Sri Lanka crisis: What is Aragalaya?

It started with farmers. They were the first to protest after a decree in April 2021 by Gotabaya Rajapaksa, the then President of Sri Lanka, that they should switch to organic farming. The sudden change came when the country’s foreign exchange crisis began to unfold, and by stopping the use of chemical fertilizers, Rajapaksa was trying to lower the import bill. Rice farmers are beginning to express their concerns as the Yala season, the first in the planting calendar, arrives in May.
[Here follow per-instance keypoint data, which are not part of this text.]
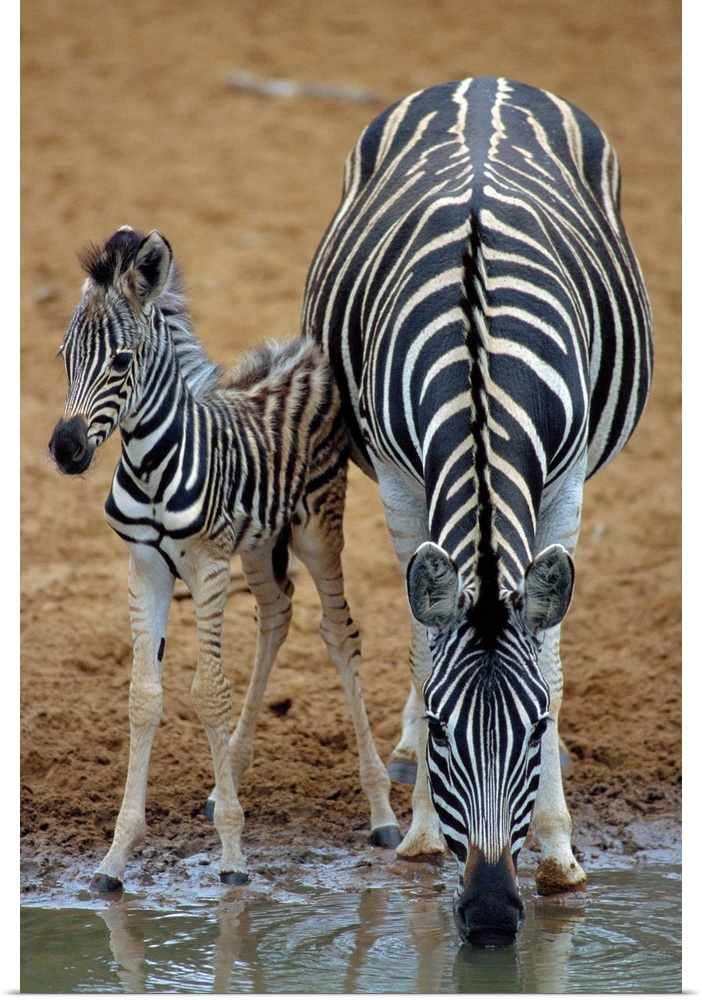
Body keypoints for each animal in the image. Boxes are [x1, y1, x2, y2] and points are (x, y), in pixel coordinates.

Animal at [48, 227, 402, 892]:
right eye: (63, 357)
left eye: (121, 362)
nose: (65, 449)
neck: (150, 463)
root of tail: (301, 349)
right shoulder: (146, 569)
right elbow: (143, 697)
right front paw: (115, 859)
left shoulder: (207, 567)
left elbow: (209, 693)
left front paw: (234, 856)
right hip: (261, 543)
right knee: (277, 613)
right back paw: (226, 778)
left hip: (317, 527)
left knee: (339, 634)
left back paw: (383, 814)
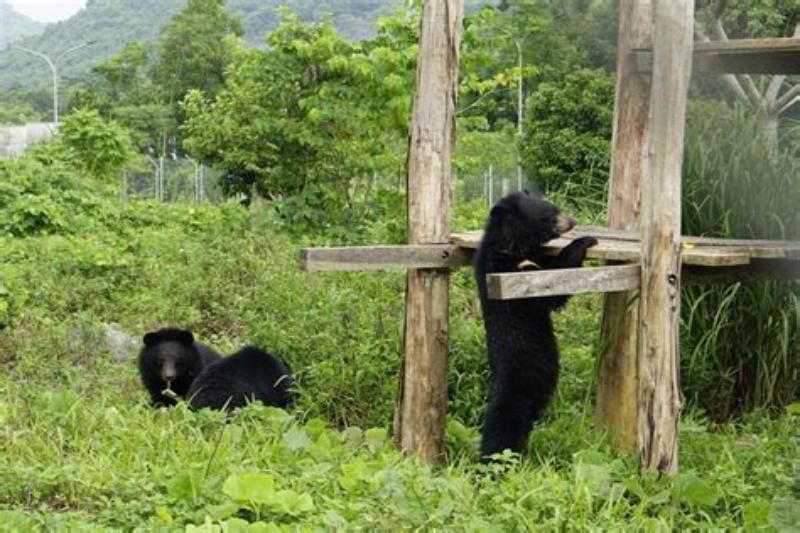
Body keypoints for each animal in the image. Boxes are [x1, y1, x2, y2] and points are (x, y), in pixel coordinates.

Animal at [476, 192, 592, 462]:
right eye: (549, 215)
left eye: (555, 208)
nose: (572, 221)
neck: (512, 246)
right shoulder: (511, 276)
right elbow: (547, 293)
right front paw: (584, 241)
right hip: (521, 383)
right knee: (502, 427)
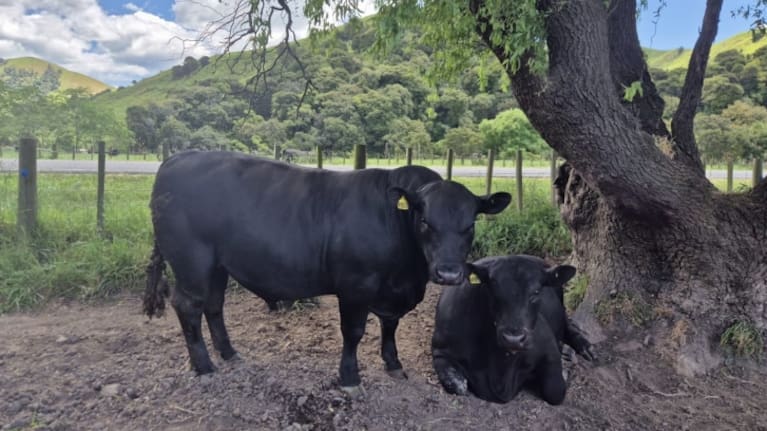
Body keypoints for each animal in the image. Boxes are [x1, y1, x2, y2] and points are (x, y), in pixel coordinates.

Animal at [143, 150, 511, 391]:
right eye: (425, 221)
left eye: (470, 224)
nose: (448, 274)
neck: (409, 272)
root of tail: (177, 157)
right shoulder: (356, 286)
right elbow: (354, 332)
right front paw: (350, 378)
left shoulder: (392, 292)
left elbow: (390, 326)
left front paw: (393, 364)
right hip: (192, 262)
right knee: (189, 307)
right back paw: (204, 367)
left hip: (218, 264)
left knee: (214, 305)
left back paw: (230, 355)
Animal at [431, 255, 594, 404]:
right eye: (493, 290)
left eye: (536, 292)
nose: (513, 339)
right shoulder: (440, 349)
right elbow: (456, 385)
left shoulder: (549, 348)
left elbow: (554, 391)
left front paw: (565, 369)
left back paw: (584, 348)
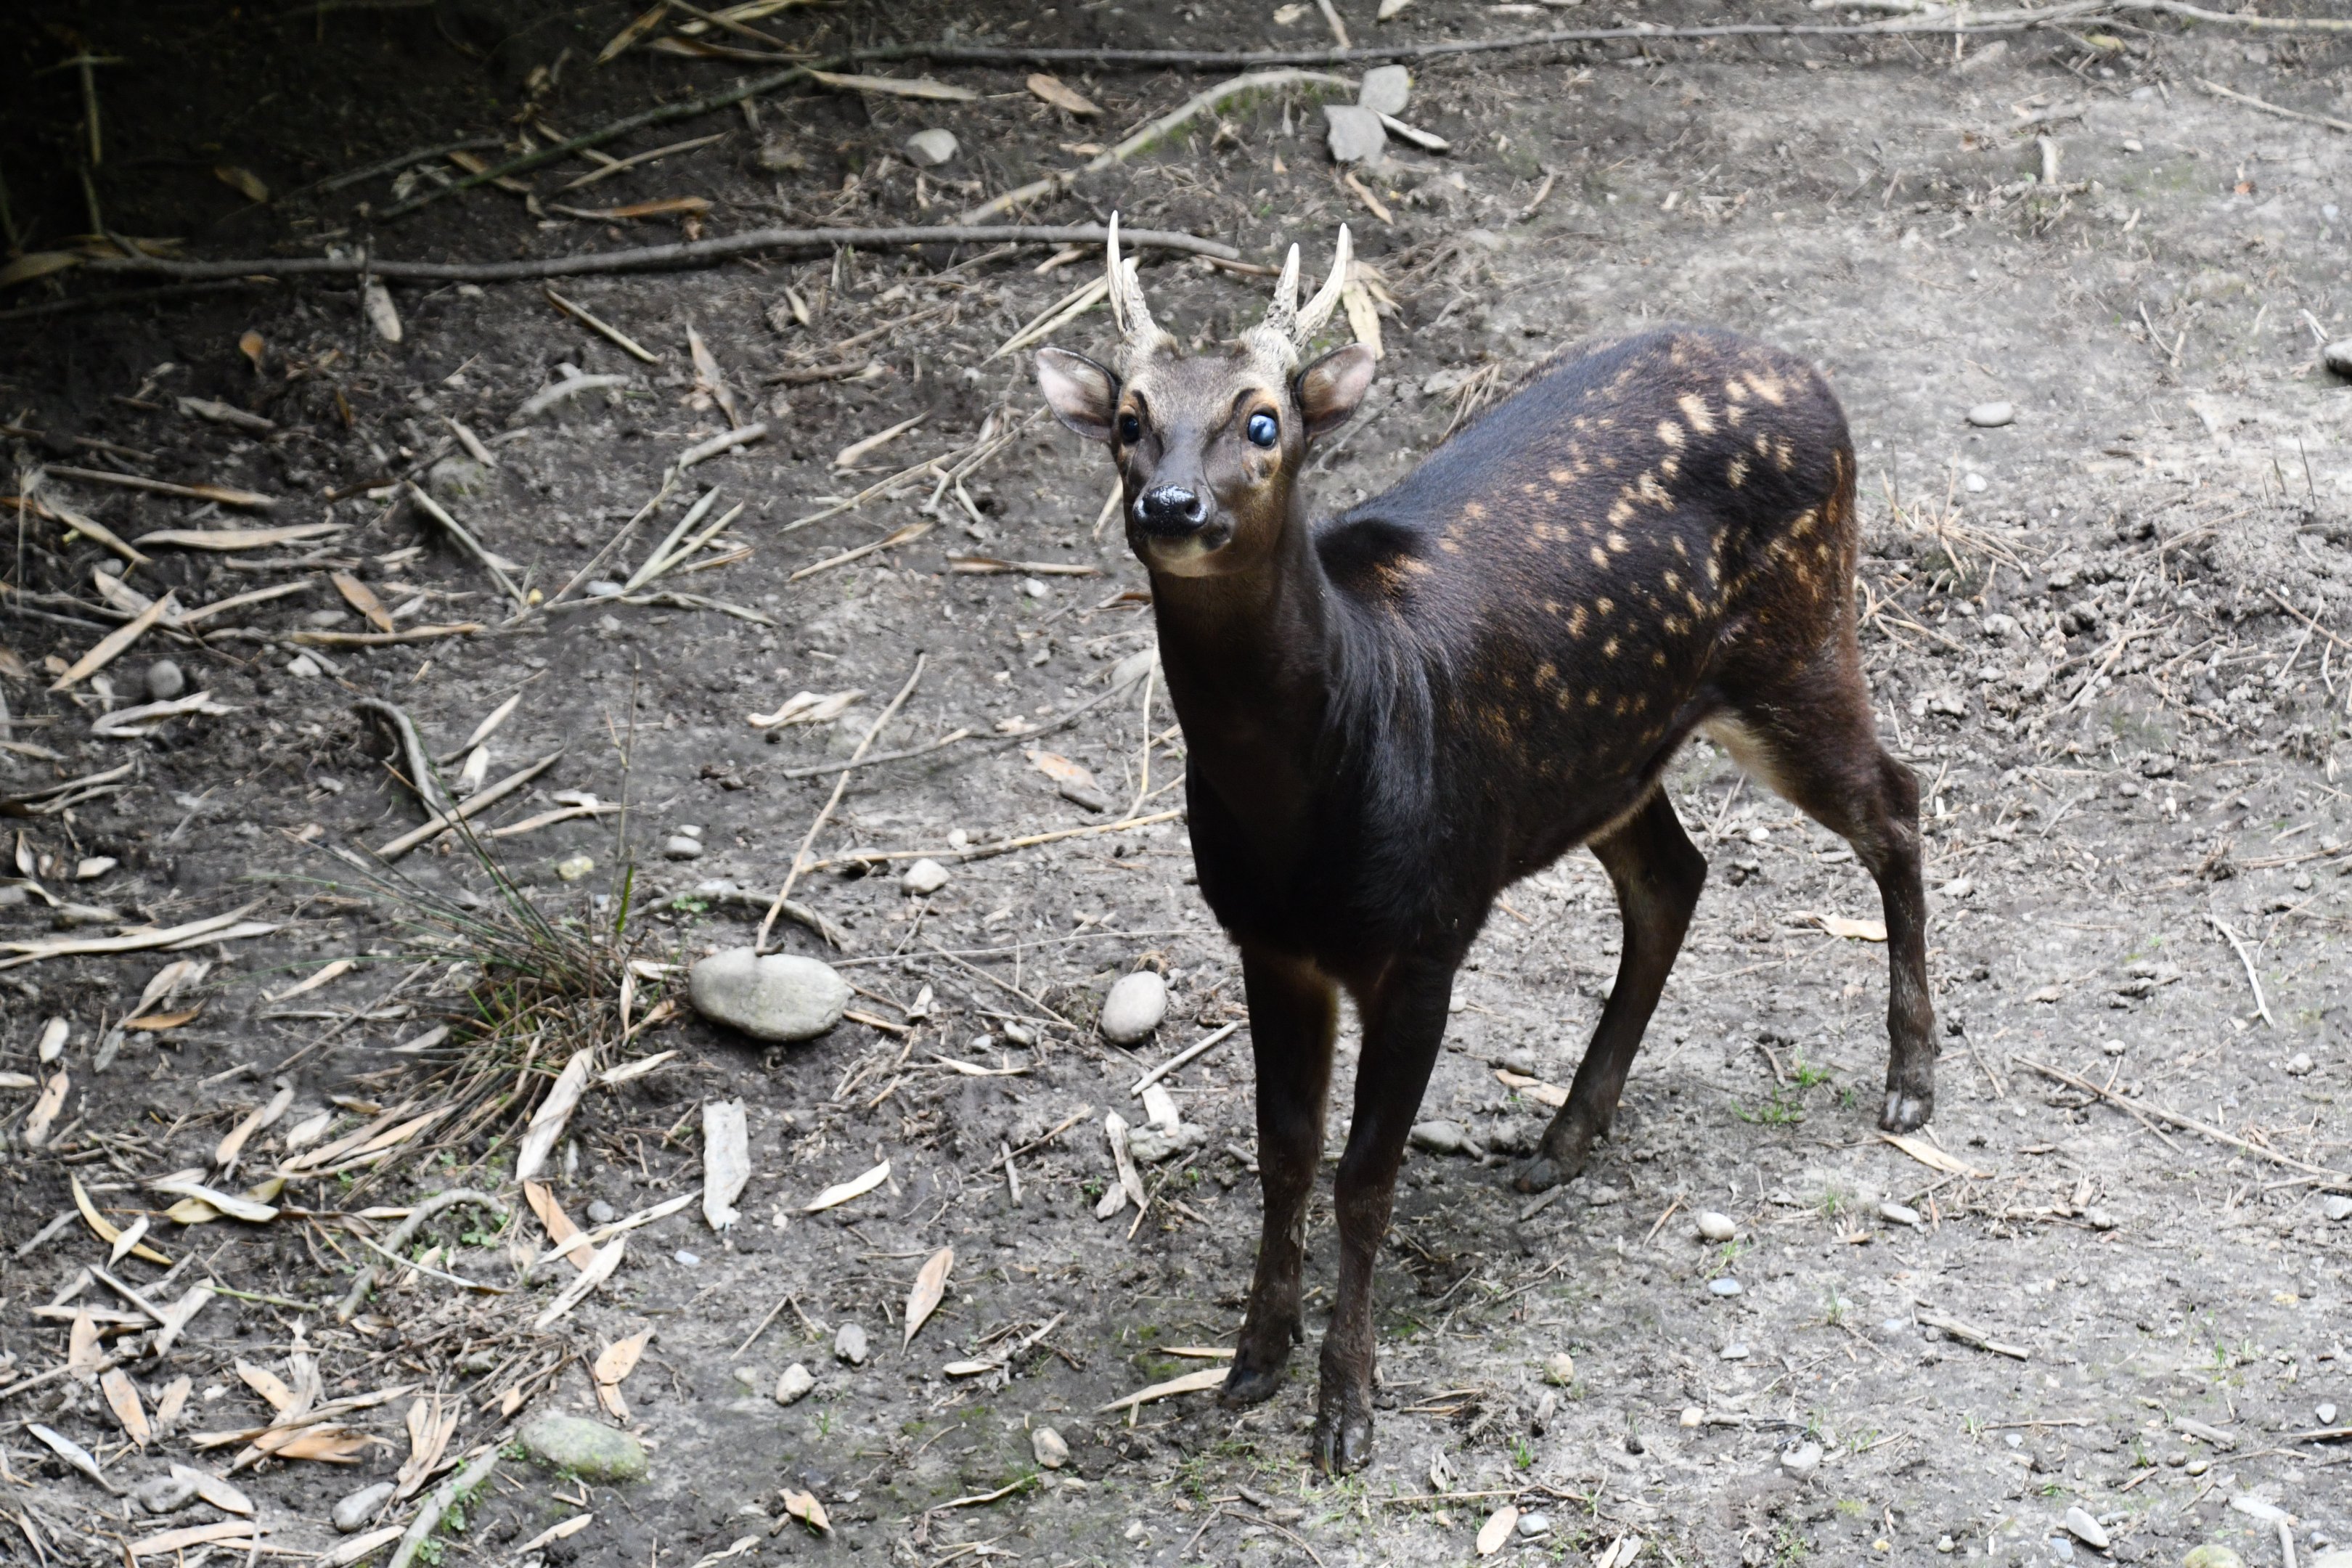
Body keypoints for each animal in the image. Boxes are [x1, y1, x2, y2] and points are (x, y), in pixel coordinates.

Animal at [1034, 218, 1934, 1473]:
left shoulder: (1426, 929)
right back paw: (1564, 1136)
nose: (1169, 505)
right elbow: (1285, 1152)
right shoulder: (1268, 940)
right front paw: (1250, 1362)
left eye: (1262, 419)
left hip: (1798, 639)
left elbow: (1366, 1176)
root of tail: (1814, 382)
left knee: (1897, 799)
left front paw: (1348, 1411)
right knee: (1676, 876)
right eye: (1129, 417)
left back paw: (1909, 1083)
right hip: (1610, 756)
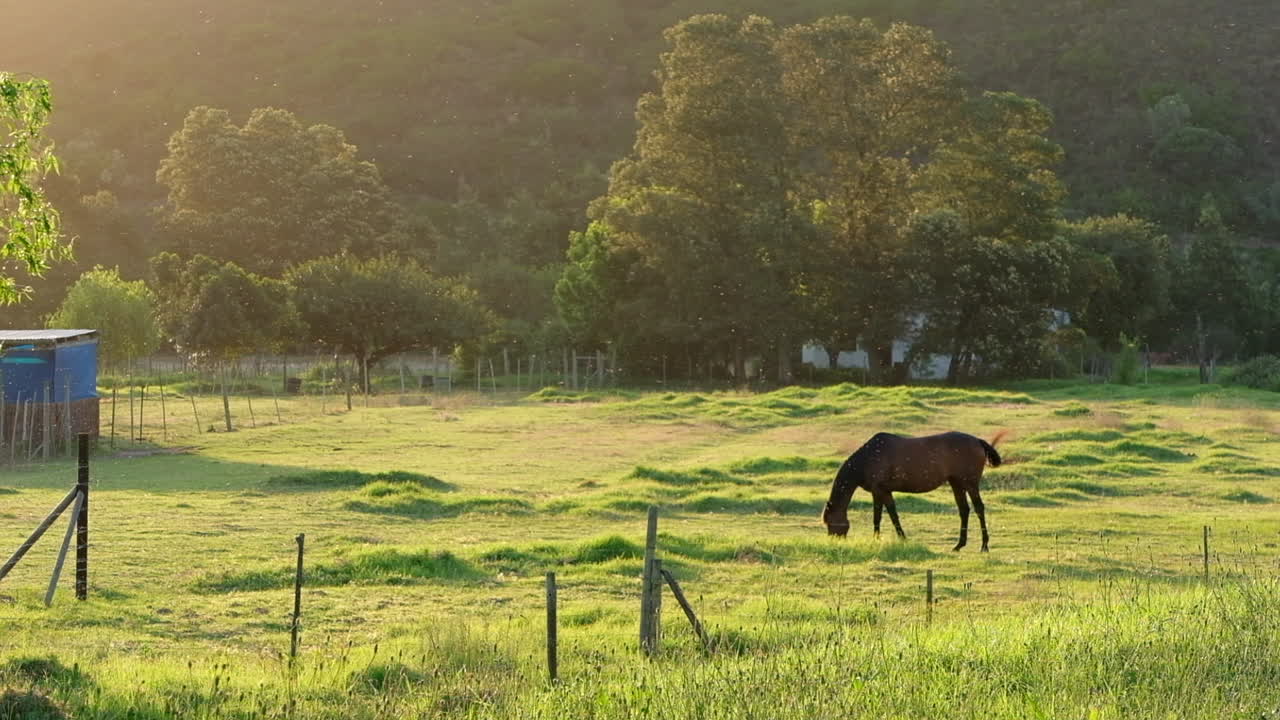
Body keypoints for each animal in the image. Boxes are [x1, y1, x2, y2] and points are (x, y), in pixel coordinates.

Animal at [821, 431, 1005, 552]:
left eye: (830, 522)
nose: (834, 542)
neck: (867, 458)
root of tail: (978, 441)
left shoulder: (878, 490)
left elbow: (880, 516)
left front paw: (882, 538)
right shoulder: (884, 491)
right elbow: (890, 514)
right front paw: (893, 538)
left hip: (970, 483)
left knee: (979, 508)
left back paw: (984, 545)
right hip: (957, 483)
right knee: (964, 510)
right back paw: (959, 545)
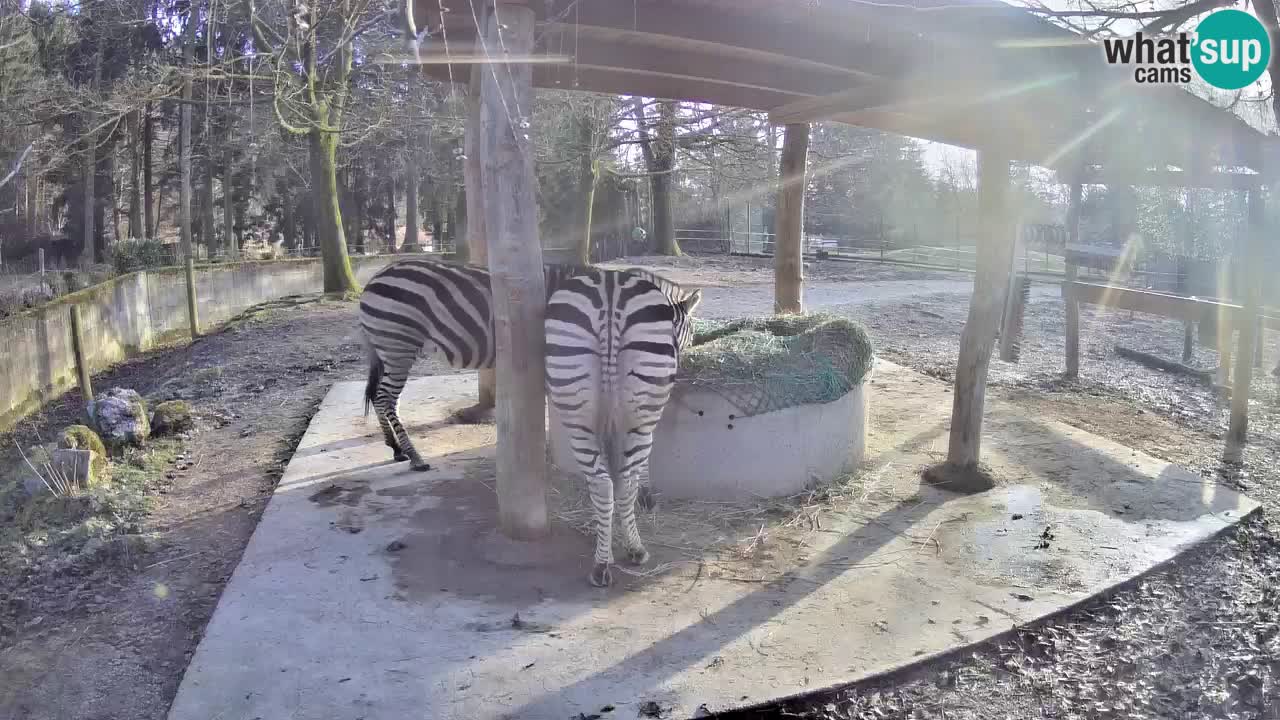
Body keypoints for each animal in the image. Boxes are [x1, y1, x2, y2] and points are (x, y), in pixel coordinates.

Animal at [540, 266, 701, 586]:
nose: (682, 358)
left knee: (605, 483)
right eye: (689, 333)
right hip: (638, 413)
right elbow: (635, 467)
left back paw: (605, 561)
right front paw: (646, 497)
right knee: (624, 481)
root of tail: (610, 291)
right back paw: (633, 549)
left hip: (579, 411)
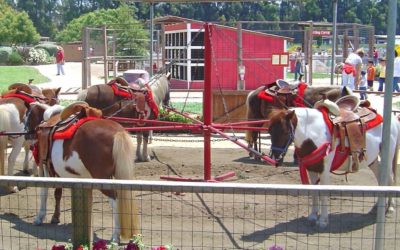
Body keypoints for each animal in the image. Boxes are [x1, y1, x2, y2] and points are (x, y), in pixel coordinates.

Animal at [25, 101, 140, 242]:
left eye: (27, 115)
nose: (26, 134)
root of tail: (117, 132)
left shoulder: (43, 166)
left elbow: (43, 192)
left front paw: (40, 217)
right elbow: (58, 193)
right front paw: (55, 217)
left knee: (115, 200)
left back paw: (115, 236)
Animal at [266, 104, 400, 229]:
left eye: (285, 132)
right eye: (269, 131)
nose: (276, 157)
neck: (314, 133)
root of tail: (393, 119)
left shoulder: (324, 171)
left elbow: (324, 194)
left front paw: (323, 221)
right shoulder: (312, 169)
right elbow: (314, 193)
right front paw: (313, 216)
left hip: (387, 157)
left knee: (390, 179)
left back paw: (390, 208)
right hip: (373, 160)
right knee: (380, 179)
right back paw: (377, 207)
By the second season, or oryx, in September, farmers are beginning to come out of the hinterland, trying to make their voices heard.

Aragalaya, the Sinhalese word meaning “struggle”, is widely used to describe the daily gathering of people in Colombo’s Galle Face Green that began with a demand for Gotabaya to resign as president and make way for a new, even “new order”. This gathering marked 100 days on July 17, after Prime Minister Mahinda Rajapaksa was forced to step down on May 9, and two months later, he sent his brother Gotabaya on the run.

But it started months ago in remote areas, forcing the government to change the ban on chemical fertilizers, and allow the import of ammonia-based fertilizers. In its most basic sense, Aragalaya also embodies the struggle of the people of Sri Lanka to find food, fuel and medicine on a daily basis, bringing them all together in the “Janatha Aragalaya” – the struggle of the people. He was mostly leaderless, although some individuals spoke on behalf of the group on occasion. She also used social media to convey her messages.

Sri Lanka Parliament Vote for a new president on WednesdaySome aragalaya sections – which have attracted participation from a wide range of people from students to professionals, from trade unions to Janatha Vimukthi Peramuna – have sent a signal that they will not accept a leader who strikes for the status quo. Ranil Wickremesinghe, the acting president, and the front-runner in the election, is not acceptable to the Arajalaya.

In the eyes of these departments, it represents the old system. An appointed member of Parliament, without a single elected MP from his party, Wickremesinghe not only counts on the votes of Sri Lanka’s parliamentarians Podujana Peramuna – Rajapaksa’s party – but is also seen by protesters as someone who will protect discredited and impeached former leaders, and may even manage to Gotabaya returns to Sri Lanka.

In May, after Gotabaya appointed Ranil Wickremesinghe as prime minister, Aragalaya lost some momentum. But as the shortage worsened, and anger spread, a second wind blew, culminating in the July 9 protests that led to Gotabaya’s resignation. By that time, Wickremesinghe was being tagged as “Ranil Rajapaksa”.

The occupation of Temple Trees, the prime minister’s official home, and the arson of his private residence were signs that there would be no easy transition. Expectations of people returning home after Gotabaya’s resignation were not fulfilled. If Wickremesinghe is elected, the aragalaya may continue, perhaps in new and different ways, and with greater participation from the political parties opposing him.